When I was about four years old, my mother and I were shopping at a grocery store.  I spotted a box of cereal that had a tempting offer splashed across the front.  There was a ticket inside each box and some were “winners”. Those who found a “winner” ticket inside the box would receive a new basketball. I wanted a basketball.

So I asked my mom to get the cereal. I explained to her that I was going to win a basketball. And like any mother would, she tried to explain to me that it was highly unlikely that I would actually win a basketball. Most people would not win. They were just trying to get you to buy the cereal.

But I was persistent. And in the end, she bought the box of cereal. Probably to teach me not to fall for slick advertising. However, that plan didn’t work out for her so well when I reached down deep into the box and pulled out a “winner” ticket. I had won a basketball.

The bible tells us that faith is the evidence of things not seen. There may not have been anything particularly spiritual for me about a winning ticket in a box of cereal. However, there have been many times when I have needed to make a decision about where I place my trust. Is it in what I believe but cannot see? Or is it in what I can see but do not believe? The decision is often much more tricky for me than it should be.

God asks us to step out in faith before we understand why. He asks us to trust that He is at work when we can’t see Him. He calls us to follow Him when we don’t know where He is going. What will we do?
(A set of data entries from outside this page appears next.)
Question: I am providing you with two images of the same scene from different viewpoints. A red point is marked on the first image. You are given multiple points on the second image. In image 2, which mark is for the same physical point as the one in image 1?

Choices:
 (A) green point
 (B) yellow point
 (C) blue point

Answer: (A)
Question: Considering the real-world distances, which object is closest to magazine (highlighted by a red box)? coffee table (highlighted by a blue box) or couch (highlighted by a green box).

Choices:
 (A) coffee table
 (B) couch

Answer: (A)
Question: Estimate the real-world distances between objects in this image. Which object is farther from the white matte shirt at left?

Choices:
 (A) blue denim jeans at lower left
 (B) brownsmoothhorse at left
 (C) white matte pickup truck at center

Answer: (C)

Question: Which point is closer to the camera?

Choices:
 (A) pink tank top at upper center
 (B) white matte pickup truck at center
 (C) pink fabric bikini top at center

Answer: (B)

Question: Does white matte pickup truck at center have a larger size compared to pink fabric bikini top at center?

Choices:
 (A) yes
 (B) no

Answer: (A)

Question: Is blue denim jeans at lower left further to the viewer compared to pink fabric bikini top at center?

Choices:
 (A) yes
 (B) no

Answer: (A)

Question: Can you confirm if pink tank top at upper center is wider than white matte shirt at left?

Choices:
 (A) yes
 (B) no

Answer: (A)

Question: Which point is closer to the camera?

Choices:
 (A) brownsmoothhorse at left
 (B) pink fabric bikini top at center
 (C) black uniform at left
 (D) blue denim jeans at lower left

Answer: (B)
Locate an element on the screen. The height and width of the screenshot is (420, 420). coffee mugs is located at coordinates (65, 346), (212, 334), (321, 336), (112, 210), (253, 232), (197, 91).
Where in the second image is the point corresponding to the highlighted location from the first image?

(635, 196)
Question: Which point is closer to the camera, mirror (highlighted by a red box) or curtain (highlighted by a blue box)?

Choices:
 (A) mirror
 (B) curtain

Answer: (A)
The practical and safe thing is to trust in ourselves. To make decisions based on what we see and what we know. But for Jesus followers, we sometimes have to make the crazy choice to trust Him even when it confuses us.

Growing up, I was one of the least athletic kids you would ever meet. I barely knew what to do with a basketball. But it was one of my favorite possessions. It represented something important to me. I had believed in the possibility that good would come. I convinced my mom to take a chance. And good had come.

Our faith issues are much bigger than cereal box giveaways. But this experience was significant enough to our family that the story is still occasionally retold. I think it’s because I believed that something unlikely could happen. And when it actually did happen, everyone stood in amazement. That’s what Jesus wants to do in our lives. The unlikely. The amazing. Peace!